New Trends in Latin American Constitutionalism
April 11 & 12, 2013
Eck Hall of Law
In Latin America, constitutional change happens frequently in order to meet the demands for the effective protection of human rights, and the consolidation of democracy and the rule of law. Nevertheless, opposing doctrines provide opposing answers to the main questions related to these general topics. This conference was designed to create the space for prominent scholars with divergent philosophical viewpoints to engage in creative dialogue around the pressing issues of Latin American constitutional structure.
The event was organized by the J.S.D. students in International Human Rights Law at the Notre Dame Law School, with the strong support of the Center for Civil and Human Rights, and the co-sponsorship of the Kellogg Institute and the Notre Dame Law School Program on Constitutional Structure.
Video of the opening session can be seen here.

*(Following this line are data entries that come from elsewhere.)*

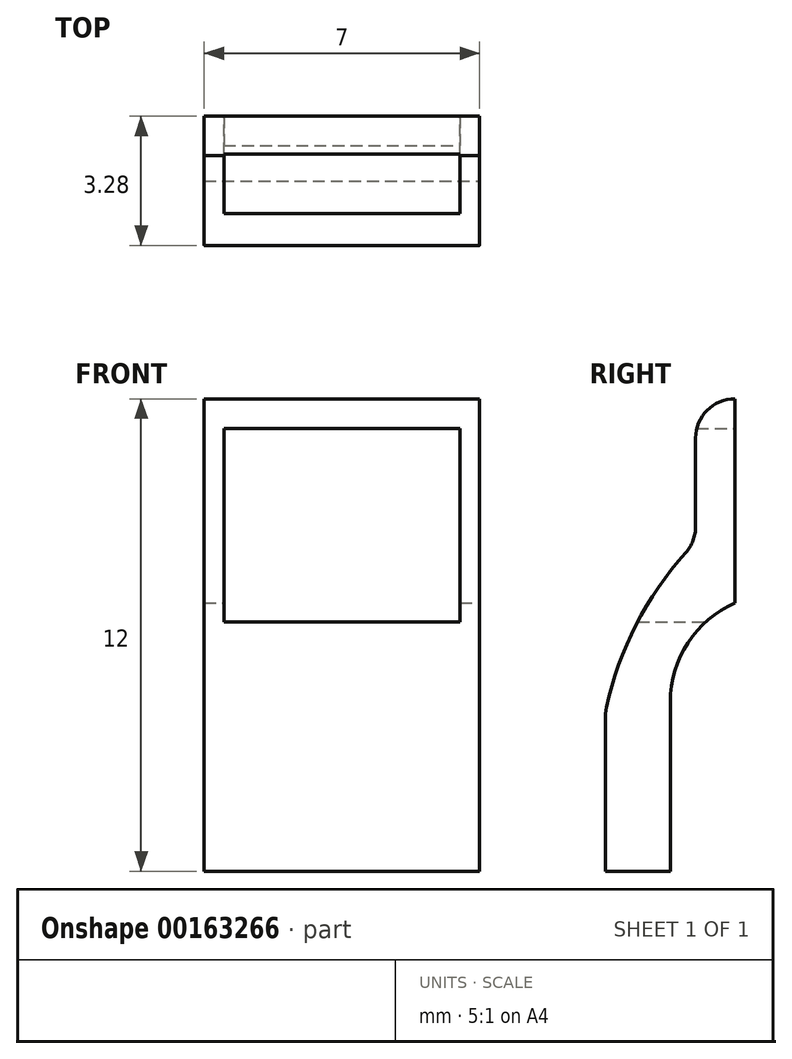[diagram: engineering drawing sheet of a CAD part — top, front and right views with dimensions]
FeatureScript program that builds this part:
annotation { "Feature Type Name" : "Feature", "Feature Type Description" : "" }
export const myFeature = defineFeature(function(context is Context, id is Id, definition is map)
    precondition{}
    {
        {
            var Q0;
            Q0=qCreatedBy(makeId("Right.planeOp"),FACE);
            var sketch = newSketch(context, id + "F0", { "sketchPlane" : qUnion([Q0])});
            skLineSegment(sketch, "E0", {"start": v(-0.07, 0.58) * mm, "end": v(-0.07, 12.58) * mm});
            skLineSegment(sketch, "E1", {"start": v(-0.07, 12.58) * mm, "end": v(-0.07, 12.58) * mm});
            skLineSegment(sketch, "E2", {"start": v(-1.07, 11.58) * mm, "end": v(-1.07, 9.34) * mm});
            skArc(sketch, "E3", {"start": v(-1.32, 8.67) * mm, "mid": v(-2.58, 6.84) * mm, "end": v(-3.33, 4.75) * mm});
            skLineSegment(sketch, "E4", {"start": v(-3.35, 4.53) * mm, "end": v(-3.35, 0.58) * mm});
            skLineSegment(sketch, "E5", {"start": v(-3.35, 0.58) * mm, "end": v(-0.07, 0.58) * mm});
            skPoint(sketch, "E6.visualSharp", {"position": v(-1.07, 8.94) * mm});
            skArc(sketch, "E6.filletArc", {"start": v(-1.32, 8.67) * mm, "mid": v(-1.13, 8.98) * mm, "end": v(-1.07, 9.34) * mm});
            skPoint(sketch, "E7.visualSharp", {"position": v(-1.07, 12.58) * mm});
            skArc(sketch, "E7.filletArc", {"start": v(-0.07, 12.58) * mm, "mid": v(-0.77, 12.29) * mm, "end": v(-1.07, 11.58) * mm});
            skPoint(sketch, "E8.visualSharp", {"position": v(-3.35, 4.64) * mm});
            skArc(sketch, "E8.filletArc", {"start": v(-3.33, 4.75) * mm, "mid": v(-3.35, 4.64) * mm, "end": v(-3.35, 4.53) * mm});
            skSolve(sketch);
        }
        {
            var Q0;
            Q0 = qSketchRegion(id + "F0", true);
            extrude(context, id + "F1", {"entities" : qUnion([Q0]), "depth" : 7 * mm});
        }
        {
            var Q0;
            Q0=makeQuery(id+"F1.opExtrude","SWEPT_FACE",FACE,{"disambiguationData":[OSD([sQuery(id+"F0.wireOp",EDGE,"E0")])]});
            var sketch = newSketch(context, id + "F2", { "sketchPlane" : qUnion([Q0])});
            skLineSegment(sketch, "E9.bottom", {"start": v(-6.5, 11.83) * mm, "end": v(-0.5, 11.83) * mm});
            skLineSegment(sketch, "E9.top", {"start": v(-6.5, 6.91) * mm, "end": v(-0.5, 6.91) * mm});
            skLineSegment(sketch, "E9.left", {"start": v(-6.5, 11.83) * mm, "end": v(-6.5, 6.91) * mm});
            skLineSegment(sketch, "E9.right", {"start": v(-0.5, 11.83) * mm, "end": v(-0.5, 6.91) * mm});
            skSolve(sketch);
        }
        {
            var Q0;
            Q0 = qSketchRegion(id + "F2", true);
            extrude(context, id + "F3", {"entities" : qUnion([Q0]), "operationType" : NewBodyOperationType.REMOVE, "endBound" : BoundingType.THROUGH_ALL, "oppositeDirection" : true, "depth" : 25 * mm});
        }
        {
            var Q0;
            Q0=makeQuery(id+"F1.opExtrude","CAP_FACE",FACE,{"disambiguationData":[OSD([sQuery(id+"F0.wireOp",EDGE,"E0"),sQuery(id+"F0.wireOp",EDGE,"E2"),sQuery(id+"F0.wireOp",EDGE,"E3"),sQuery(id+"F0.wireOp",EDGE,"E4"),sQuery(id+"F0.wireOp",EDGE,"E5"),sQuery(id+"F0.wireOp",EDGE,"E6.filletArc"),sQuery(id+"F0.wireOp",EDGE,"E7.filletArc"),sQuery(id+"F0.wireOp",EDGE,"E8.filletArc")])],"isStart":false});
            var sketch = newSketch(context, id + "F4", { "sketchPlane" : qUnion([Q0])});
            skLineSegment(sketch, "E10.bottom", {"start": v(-1.7, 0.58) * mm, "end": v(-0.07, 0.58) * mm});
            skLineSegment(sketch, "E10.left", {"start": v(-1.7, 0.58) * mm, "end": v(-1.7, 4.89) * mm});
            skLineSegment(sketch, "E10.right", {"start": v(-0.07, 0.58) * mm, "end": v(-0.07, 2.01) * mm});
            skArc(sketch, "E11", {"start": v(-0.07, 7.4) * mm, "mid": v(-1.26, 6.39) * mm, "end": v(-1.7, 4.89) * mm});
            skLineSegment(sketch, "E12", {"start": v(-0.07, 7.4) * mm, "end": v(-0.07, 2.01) * mm});
            skSolve(sketch);
        }
        {
            var Q0;
            Q0 = qSketchRegion(id + "F4", true);
            extrude(context, id + "F5", {"entities" : qUnion([Q0]), "operationType" : NewBodyOperationType.REMOVE, "endBound" : BoundingType.THROUGH_ALL, "oppositeDirection" : true, "depth" : 25 * mm});
        }
    });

Panel One: The Protection of the Individual Within the Context of a Community
The first panel will analyze the protection of indigenous peoples and minorities in constitutional law. The panelists will discuss the legitimacy of granting special protection to members of specific social groups. At a foundational level, the discussion will be focused on the possibility and feasibility of affirming the protection of communities within the current individualistic human rights discourse.
Panel Two: Equality: Exploring Indirect Discrimination
The second panel will analyze the content and reach of equality clauses. The panelists will discuss the role that the law and the state should play regarding the protection of individuals and groups against discrimination. At a foundational level, the panel will analyze whether equality clauses should only include protection against non-arbitrary discrimination, or whether it should also require the state to act positively in favor of marginalized groups.
Panel Three: Legal Pluralism in Human Rights
The third panel will analyze the notion of legal pluralism – the coexistence of different legal systems within one state. The panelists will explore how the constitutional recognition of indigenous law and the openness towards the incorporation of international law at a domestic level are leading to the creation of pluralistic legal systems. The panel will discuss the reasons for legal pluralist systems to exist and the reasons to require margins of discretion in order to be operational.